Airbus has delivered the first H135 to the Spanish
Air and Space Force (Ejército del Aire y del Espacio).
The
delivery, which is six months ahead of schedule, will facilitate
crew training and the entry into service of the H135 for the 78th
Wing at the Military School of Helicopters in Armilla (Granada)
where it will perform advanced training tasks for military pilots.
The helicopter is the eighth
delivered under the 36-unit contract signed at the end of 2021 to
supply the Armed Forces and State Security Forces.
Once the planned fleet of 11 helicopters are
delivered, the H135 will become the helicopter of reference for pilot
training for the Spanish Air Force, Army, Navy, Guardia Civil
and other countries requesting such training at the Granada base.

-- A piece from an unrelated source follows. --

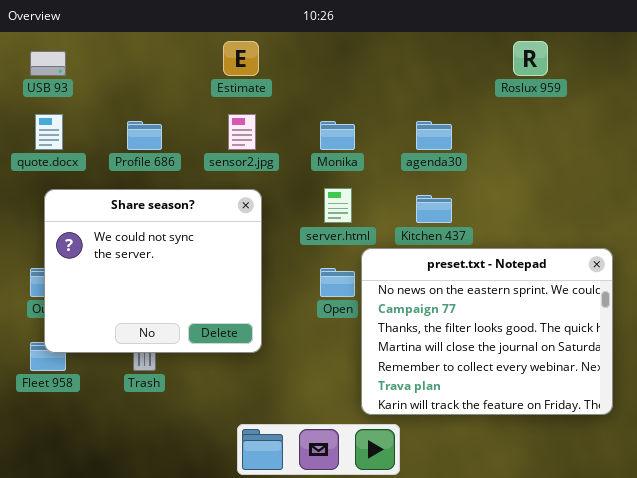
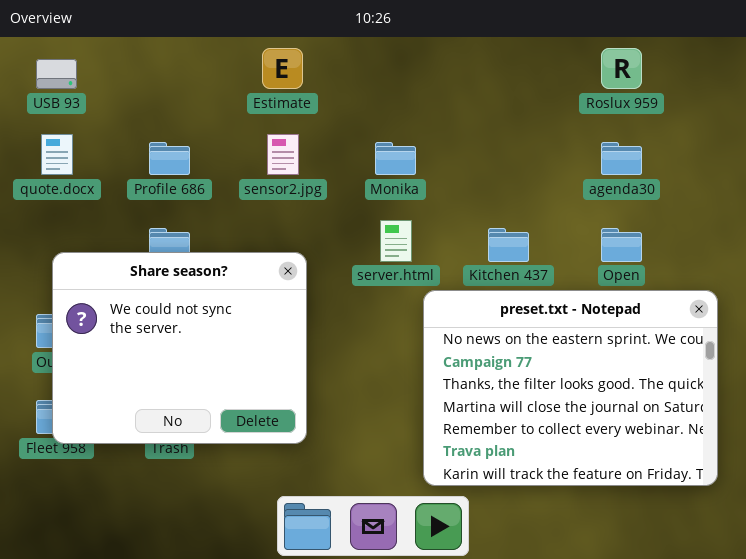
agenda30: [416,121,452,150] -> [601,142,642,175], moved
Share season?: [44,189,262,353] -> [52,252,307,444], moved
Open: [320,268,355,297] -> [601,228,642,262], moved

The light twin-engine Airbus H135 is equipped with
the most advanced technologies available, including Airbus
Helicopters’ Helionix avionics suite.
“We are very proud to know that all young pilots
from the Ministry of Defence corps will now be trained on the
H135, the world’s benchmark for military training missions. It is
a versatile, reliable and efficient helicopter, ideal for the
transition to more complex aircraft, with more than 400,000 flight
hours of military training for 12 military customers” said
Fernando Lombo,
Managing Director of Airbus Helicopters Spain. “We are confident
that the H135 will represent a leap in the quality of teaching and
will reinforce the Military Helicopter School as the benchmark it
is, throughout the world.”
The H135 is
already in service with the Spanish Army’s training unit (ACAVIET)
and the Emergency Battalion (BHELEME II). In the coming months,
the Navy will also receive the first of the seven H135 units
foreseen in the contract.
Thanks to its operational versatility, flying
missions as diverse and demanding as military training, police
surveillance and intervention, mountain rescue missions and
emergency medical transport, the H135 is the most popular
helicopter in the Spanish fleet.
Some 1,400 H135 helicopters are operated by
more than 300 operators in 65 countries.